Conseqüência: a participação de brasileiros, usualmente mínima, ficou ainda menor. Só 14 executivos estão listados como participantes, incluindo o presidente da Petrobras, José Sergio Gabrielli. O empresário de maior peso, Jorge Gerdau Johannpeter, desistiu.
Só dois ministros figuram na lista divulgada pelo Fórum: o presidente do BC, Henrique Meirelles, participante desde antes de ser governo, e o chanceler Celso Amorim.
No âmbito econômico, o peso do medo é tamanho que o primeiro debate -tradicionalmente uma sessão de atualização sobre economia mundial- terá neste ano dois catastrofistas, em vez de apenas um, como vinha sendo a norma nos anos anteriores, de formidável bonança no mundo todo.
Stephen Roach, ex-economista-chefe do Morgan Stan- ley, agora chefe da empresa para a Ásia, disputará com Nouriel Roubini (Roubini Global Economics, dos EUA) a primazia de ter previsto a crise.

Caixa eletrônico
Roach, de fato, previu-a, ano após ano, sem que ela ocorresse.

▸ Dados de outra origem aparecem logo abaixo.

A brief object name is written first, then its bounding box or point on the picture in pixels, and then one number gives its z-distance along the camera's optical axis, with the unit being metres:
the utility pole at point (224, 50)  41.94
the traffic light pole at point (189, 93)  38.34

Em todo caso, em sua participação anterior, em 2006, ele de fato avisou que era "insustentável" uma economia como a norte-americana, que descreveu ironicamente como "uma gigantesca ATM" (sigla em inglês para Automatic Telling Machine, o caixa eletrônico).
Significa que os consumidores americanos gastam muito mais do que têm. De fato, o consumo passou a representar 71% do PIB, contra o patamar histórico de 67%. O norte-americano, diz Roach, consome não porque tenha poupança para fazê-lo mas porque saca de sua suposta ATM, ou seja de seus ativos, financeiros ou imóveis.

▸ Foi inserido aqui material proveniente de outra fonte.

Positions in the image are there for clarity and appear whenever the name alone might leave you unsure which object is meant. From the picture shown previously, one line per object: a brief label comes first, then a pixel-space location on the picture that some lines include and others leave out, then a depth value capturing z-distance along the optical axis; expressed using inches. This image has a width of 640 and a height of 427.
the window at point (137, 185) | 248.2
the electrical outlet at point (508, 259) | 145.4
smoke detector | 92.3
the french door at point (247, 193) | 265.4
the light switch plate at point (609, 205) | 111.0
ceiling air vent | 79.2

Em 2006 (o encontro é sempre em janeiro), essa economia ainda se sustentou, mas a ATM de fato começou a enguiçar no ano passado.
Já Roubini, que, em 2007, ocupou o posto de catastrofista, na ausência de Roach, apontou "três ursos feios" no caminho da economia mundial: o fim do boom imobiliário nos EUA, o aumento dos juros, que começa a provocar um sufoco no crédito, e a retomada da tendência de alta no preço do petróleo.
O aumento dos juros deixou de ser "urso", mas os dois outros fatores de fato estão presentes na crise.
De todo modo, a economia não será o único fantasma a assombrar Davos no primeiro dia do encontro. A secretária de Estado norte-americana, Condoleezza Rice, será a oradora principal da sessão de abertura, o que fatalmente reforçará a presença do terrorismo, do Iraque e do Oriente Médio na agenda. Ainda mais que, antes dela, fala Hamid Karzai, o presidente do Afeganistão.
O onipresente YouTube também fará sua estréia em Davos. O Fórum lançou uma conversação global por vídeo, em que executivos, políticos e o público em geral devem responder à pergunta: "Qual é a ação-chave que você pensa que países, empresas ou indivíduos deveriam adotar para fazer do mundo um lugar melhor em 2008?".